Haven’t stayed much at Radisson Hotels by Carlson, but I have to say they have this check-in program called “Express yourself” seems pretty neat.
Concept is rather simple as you:
1. Have the option to check in online (available within 7 days of arrival date) PLUS you earn 1,000 “Gold” points EVERY time you check in.
2. Choose your preferences (room location, newspaper, wake up call, etc)
3. Print your check in pass (present at desk, keys are handed to you, off you go).
Now, thinking about this “express” check-in, how is this any different than what we have received at Marriott?
1. We get “points” OR food item when we check in, even have our own check in line.
2. We already have our preferences established and when we book online, we have the ability to check for additional items like: Refrigerator, pillows, etc.
3. Because of status, we get our keys rather quickly.
I guess it is the same principal, just the application of varied programs are “different”.
I do like the 1,000 point concept though and this is my recommendation to Marriott to consider. Consider the following breakdown and is certainly open to discussion regarding points distribution. (Andrew, we told you Marriott Rewards Insiders would keep you busy).
1. Base: 250 points (This would be any new Marriott guest, not signed up yet to MR). This is really here to drum more MR business and offering some sort of incentive, would go a long way I believe.
2. Silver: 500-750 points
3. Gold: 1,000 points – 1,250 points
4. Platinum: 1,500 (Truly, this level spends more, travels more, do more for Marriott than other levels, and so shouldn’t the compensation be there?)

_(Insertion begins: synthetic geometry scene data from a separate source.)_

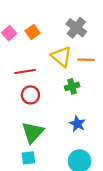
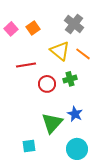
orange line: (86, 60) -> (83, 54), turned 35
red circle: (30, 95) -> (47, 84), moved
green triangle: (33, 132) -> (52, 123), moved

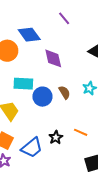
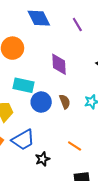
blue diamond: (29, 35) -> (39, 18), moved
black star: (56, 137) -> (42, 159), moved
blue trapezoid: (32, 148) -> (23, 140), moved

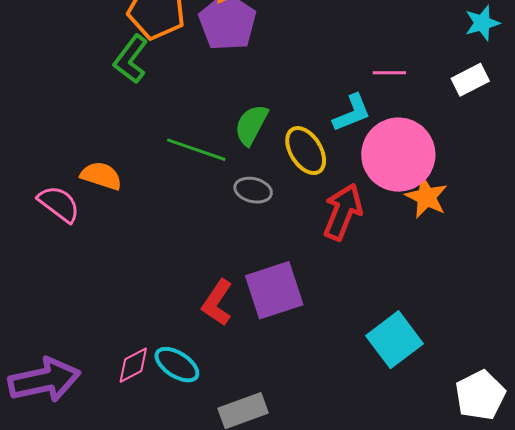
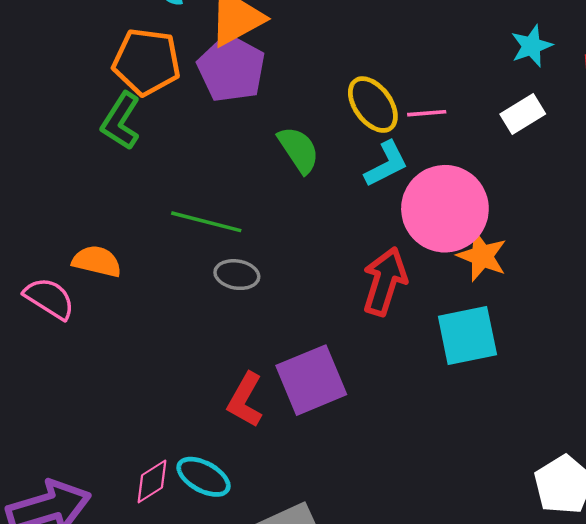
green semicircle: (251, 125) -> (299, 150), moved, turned 123
yellow ellipse: (306, 151) -> (373, 105), moved
gray ellipse: (253, 190) -> (237, 275), moved
cyan square: (394, 340) -> (467, 336), moved, turned 30

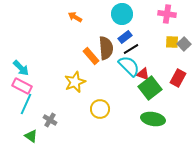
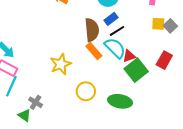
orange rectangle: (91, 56) -> (94, 51), moved
red triangle: (143, 74) -> (129, 56), turned -40
green ellipse: (153, 119) -> (120, 101), moved
green triangle: (31, 136) -> (24, 115), moved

5. LTP, PP: 1,750 to 2,000 points. (Truly, this level spends more, travels more, do more for Marriott than other levels, and so shouldn’t the compensation be there?)

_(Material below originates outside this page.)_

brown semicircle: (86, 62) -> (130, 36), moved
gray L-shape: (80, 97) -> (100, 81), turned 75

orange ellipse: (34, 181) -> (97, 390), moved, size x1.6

During these difficult times, which will be here for a good while, it is nice to know that Marriott does listen to us.
Not suggesting that ALL things we post will be implemented, but I have good faith in the MR program that they DO look at things to enhance their program-which I consider a top tier program. Make no mistake; Marriott does have serious competition.
In air travel, JetBlue really worked out the kinks of an innovative self-service reservations, virtual check-in and bag drop-off process. On a recent trip, agents do not even handle the bags, but merely check your ID, bag weight and attach a tracking ticket. Travellers must handle their own bags, lift them onto the scale, take them off and walk them over to the conveyor belt. If assistance is needed, it's there with a service charge.

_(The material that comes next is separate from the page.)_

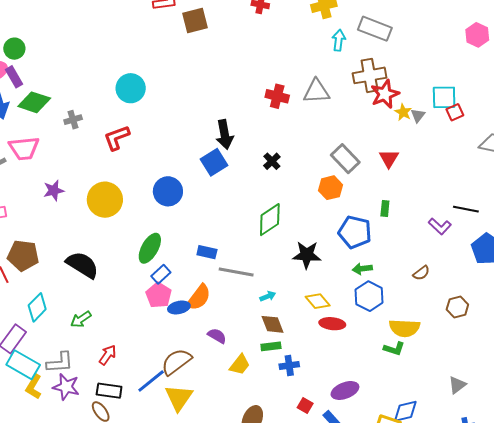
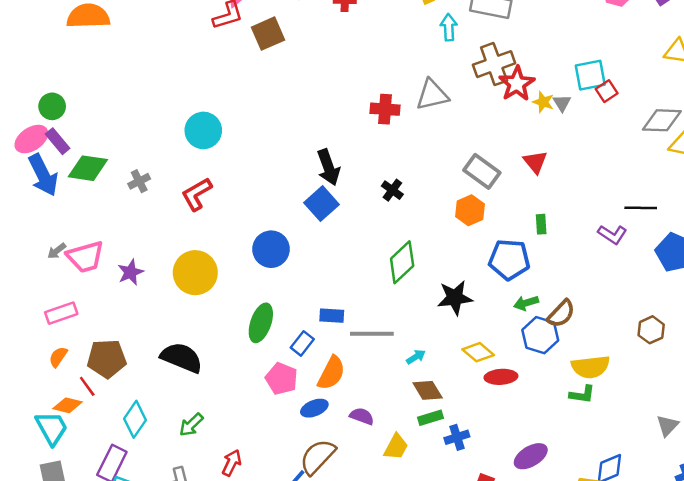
pink trapezoid: (24, 148) -> (85, 257), moved
brown semicircle: (421, 273) -> (561, 314), moved, size x1.4
blue rectangle: (161, 274) -> (302, 343), moved
blue ellipse: (179, 307) -> (314, 408), moved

Self-service is revolutionizing domestic US travel and the value proposition for JetBlue is more efficient operations and for travellers, less cost, fewer lines and less time from the curb to the security gate. There's no loss of human interaction, air travel is very social - you may strike-up a conversation at any point. The sense of security is conveyed by the presence and active engagement at check-points.
For car rentals, the kiosk works too, Alamo and National have done a great job. You reserve online and receive an e-mail confirmation. At the airport, swipe your credit card, enter your drivers license information, select your insurance options and head off to pick out your car. The keys are already in the ignition. The only time you have to interact with a human is when you leave the rental pound and present your contract and ID for verification. Picking out your own vehicle is far from impersonal, you're actively engaged picking out the model, color and seating.
Applying the virtual check-in to lodging, and Marriott in particular would involve significant change management. My first reaction to self-service check-in within a hospitality setting is the cold impersonal feel of spending hours getting to your destination and interacting with a kiosk. If you could pick out your own room, automatically receive a complementary upgrade, sign-up for your welcome gift, schedule a wake-up call, pick up your keys from a front desk kiosk that would be amazing.
Using Marriott Rewards points to incent people to learn and accept the process is one thing, (and I think you thought that out fairly well) but I see the value proposition in reduced operational costs which should be passed on with lower room rates.